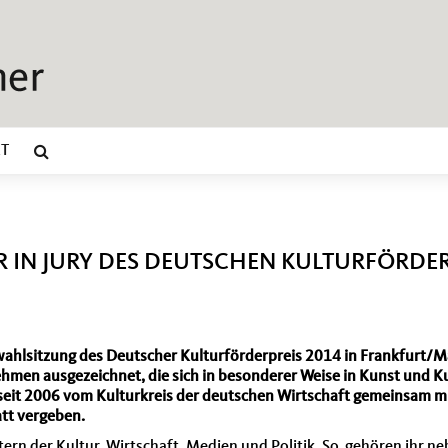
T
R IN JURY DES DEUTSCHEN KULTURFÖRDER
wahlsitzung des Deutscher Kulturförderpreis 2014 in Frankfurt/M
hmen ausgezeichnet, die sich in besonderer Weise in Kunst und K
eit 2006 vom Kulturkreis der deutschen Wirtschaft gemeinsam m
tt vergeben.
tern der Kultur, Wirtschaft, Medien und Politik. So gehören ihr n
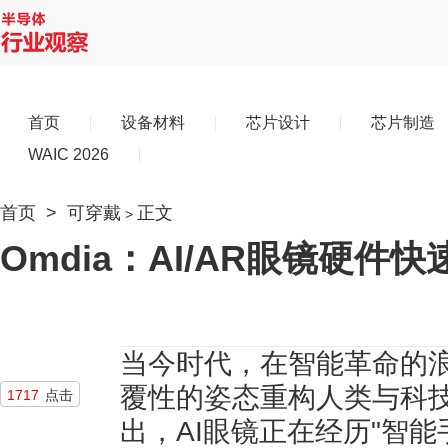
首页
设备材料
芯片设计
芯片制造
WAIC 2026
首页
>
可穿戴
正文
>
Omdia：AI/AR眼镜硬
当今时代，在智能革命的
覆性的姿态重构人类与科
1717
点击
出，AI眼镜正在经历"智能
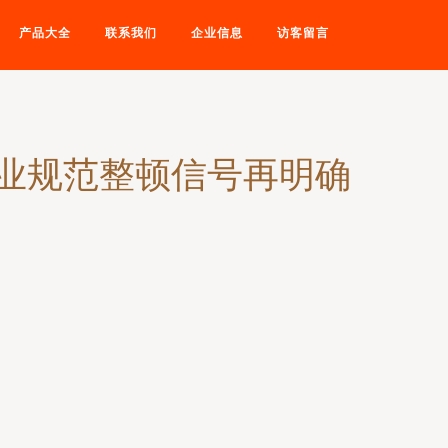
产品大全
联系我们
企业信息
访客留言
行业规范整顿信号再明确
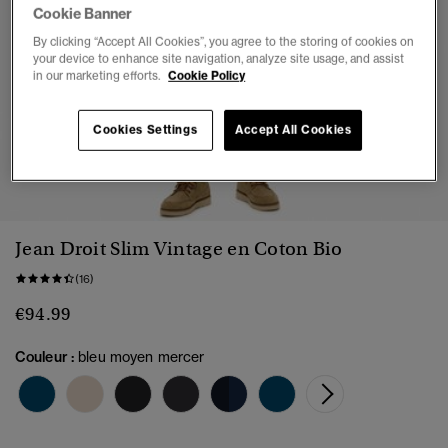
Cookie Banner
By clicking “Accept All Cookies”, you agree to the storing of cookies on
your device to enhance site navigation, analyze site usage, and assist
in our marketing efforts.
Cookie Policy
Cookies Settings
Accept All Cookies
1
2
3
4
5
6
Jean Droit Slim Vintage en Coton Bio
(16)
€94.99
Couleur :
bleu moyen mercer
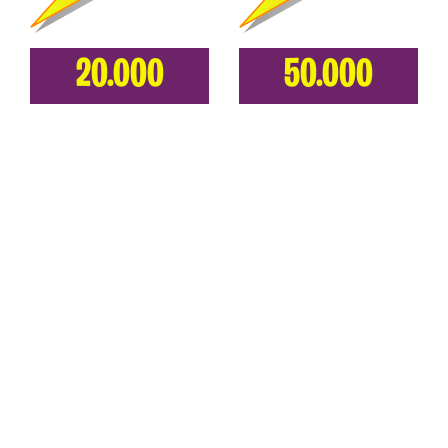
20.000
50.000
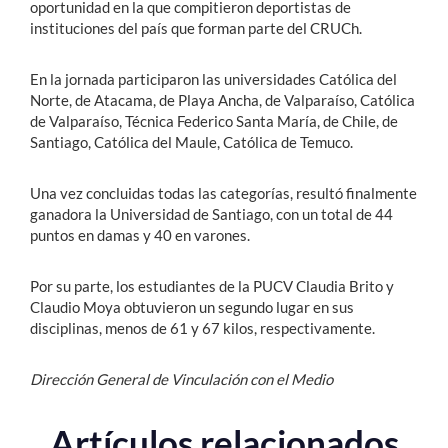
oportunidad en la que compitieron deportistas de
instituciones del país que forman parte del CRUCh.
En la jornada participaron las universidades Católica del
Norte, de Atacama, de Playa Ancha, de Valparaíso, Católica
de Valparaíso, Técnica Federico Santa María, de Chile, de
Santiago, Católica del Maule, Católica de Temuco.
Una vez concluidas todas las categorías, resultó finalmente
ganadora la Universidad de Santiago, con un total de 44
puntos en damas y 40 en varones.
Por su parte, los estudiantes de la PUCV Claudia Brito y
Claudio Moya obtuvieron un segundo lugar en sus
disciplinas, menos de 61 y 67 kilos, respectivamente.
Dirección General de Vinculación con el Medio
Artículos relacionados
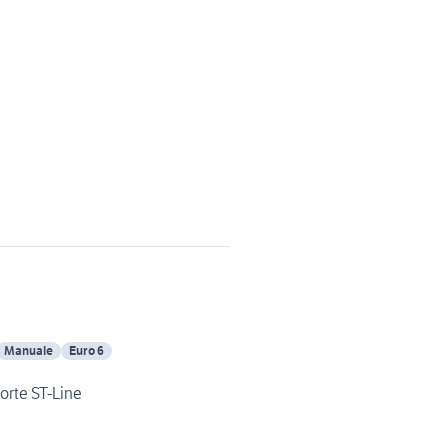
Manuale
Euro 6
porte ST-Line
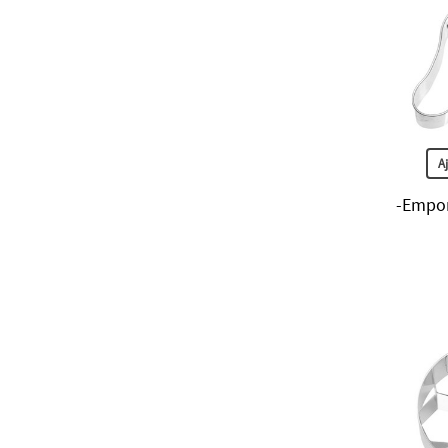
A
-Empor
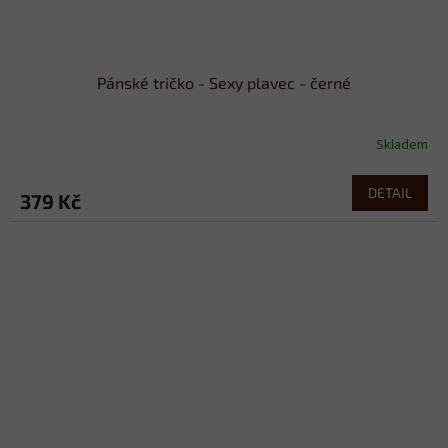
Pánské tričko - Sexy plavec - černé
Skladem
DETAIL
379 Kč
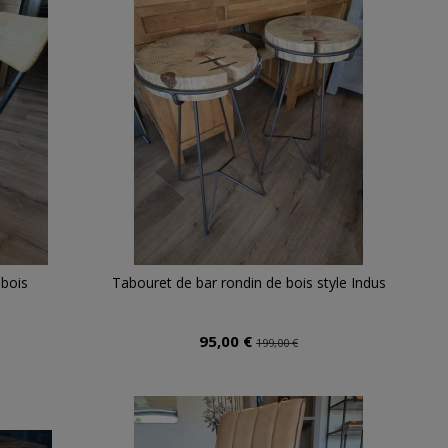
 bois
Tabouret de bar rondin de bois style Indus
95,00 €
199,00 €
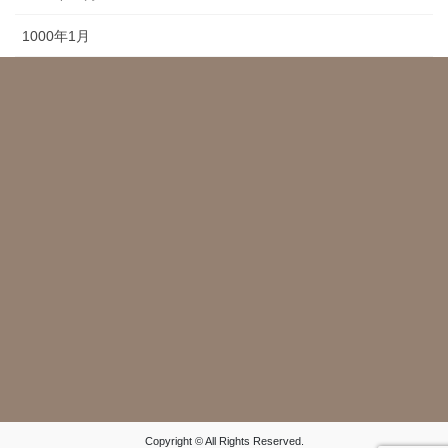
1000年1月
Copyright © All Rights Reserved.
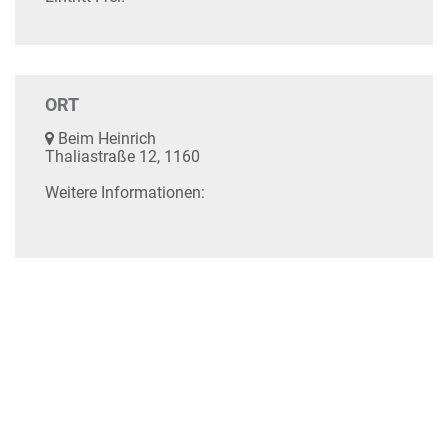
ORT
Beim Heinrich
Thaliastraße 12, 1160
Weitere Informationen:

--

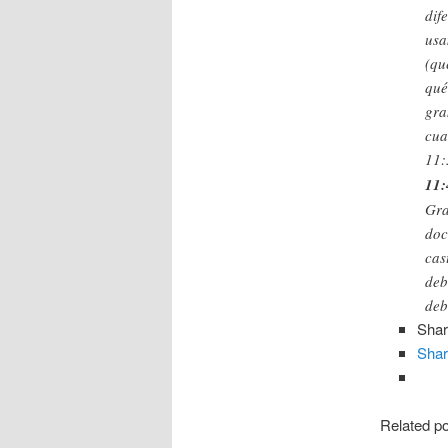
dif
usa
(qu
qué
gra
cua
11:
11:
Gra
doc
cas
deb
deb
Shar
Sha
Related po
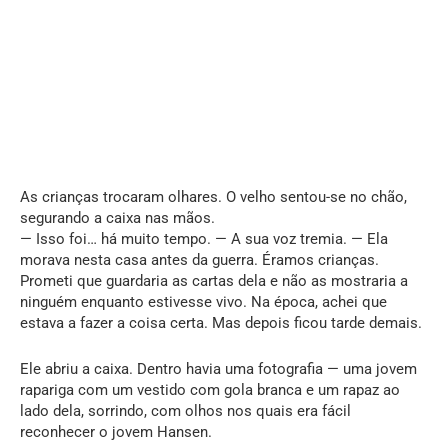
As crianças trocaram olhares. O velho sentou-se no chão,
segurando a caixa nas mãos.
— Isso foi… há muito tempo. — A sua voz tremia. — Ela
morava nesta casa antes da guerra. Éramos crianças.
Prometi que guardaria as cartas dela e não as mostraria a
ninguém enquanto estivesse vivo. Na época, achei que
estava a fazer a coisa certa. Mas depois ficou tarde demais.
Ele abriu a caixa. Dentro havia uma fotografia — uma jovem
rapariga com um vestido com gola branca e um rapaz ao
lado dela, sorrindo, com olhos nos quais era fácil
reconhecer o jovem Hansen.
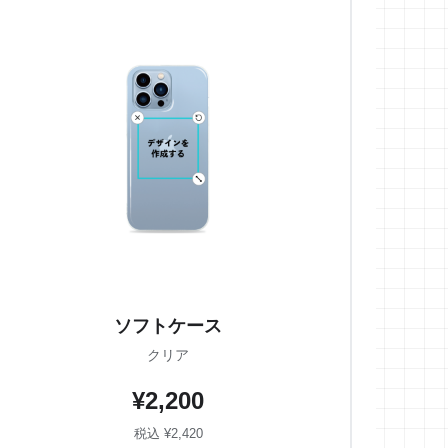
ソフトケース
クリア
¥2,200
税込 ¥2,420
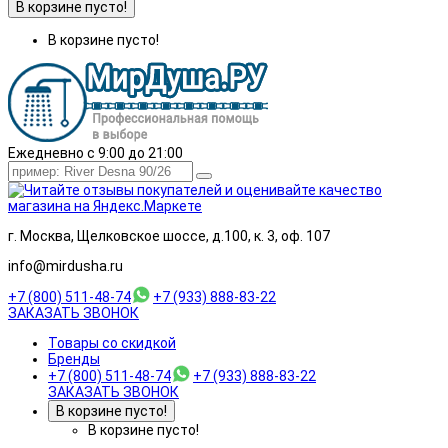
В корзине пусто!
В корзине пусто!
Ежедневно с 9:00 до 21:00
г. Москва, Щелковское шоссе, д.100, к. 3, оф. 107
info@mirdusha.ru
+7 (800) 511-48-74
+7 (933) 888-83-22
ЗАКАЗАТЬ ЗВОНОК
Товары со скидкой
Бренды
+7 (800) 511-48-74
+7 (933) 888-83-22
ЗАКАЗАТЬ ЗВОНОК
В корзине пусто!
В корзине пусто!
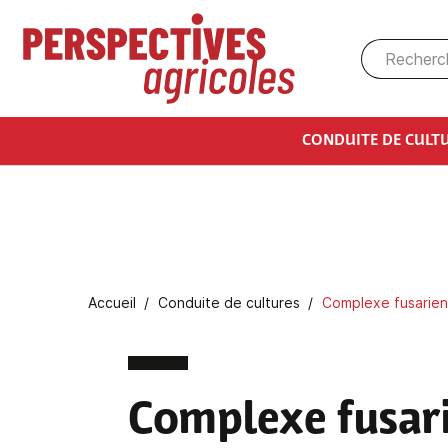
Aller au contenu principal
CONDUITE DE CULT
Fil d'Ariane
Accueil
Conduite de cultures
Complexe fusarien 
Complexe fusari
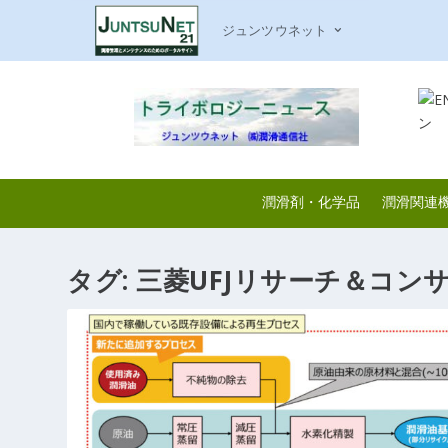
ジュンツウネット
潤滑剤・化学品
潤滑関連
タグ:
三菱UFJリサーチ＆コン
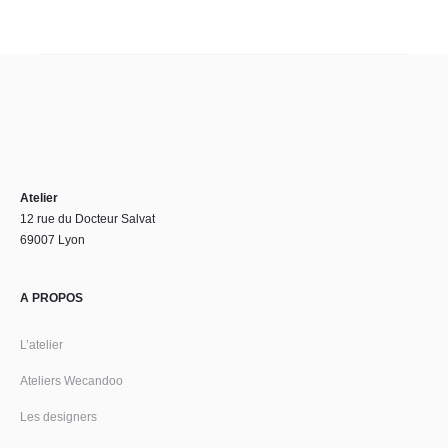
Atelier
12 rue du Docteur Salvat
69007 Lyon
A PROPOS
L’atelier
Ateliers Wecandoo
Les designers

...

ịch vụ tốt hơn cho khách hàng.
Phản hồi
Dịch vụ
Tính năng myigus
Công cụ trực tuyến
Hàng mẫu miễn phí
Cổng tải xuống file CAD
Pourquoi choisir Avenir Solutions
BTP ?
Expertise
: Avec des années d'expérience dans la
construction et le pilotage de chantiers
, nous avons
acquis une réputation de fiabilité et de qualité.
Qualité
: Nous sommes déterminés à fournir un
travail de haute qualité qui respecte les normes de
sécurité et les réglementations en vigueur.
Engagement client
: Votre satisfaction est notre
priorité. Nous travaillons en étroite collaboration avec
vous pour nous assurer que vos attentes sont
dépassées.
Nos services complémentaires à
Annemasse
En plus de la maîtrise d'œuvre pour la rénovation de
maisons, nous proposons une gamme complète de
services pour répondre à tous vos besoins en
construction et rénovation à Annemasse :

• What you have to do:
In how many lines of the listing does the word "parte" appear? Give the number by itself.

• Your solution:
2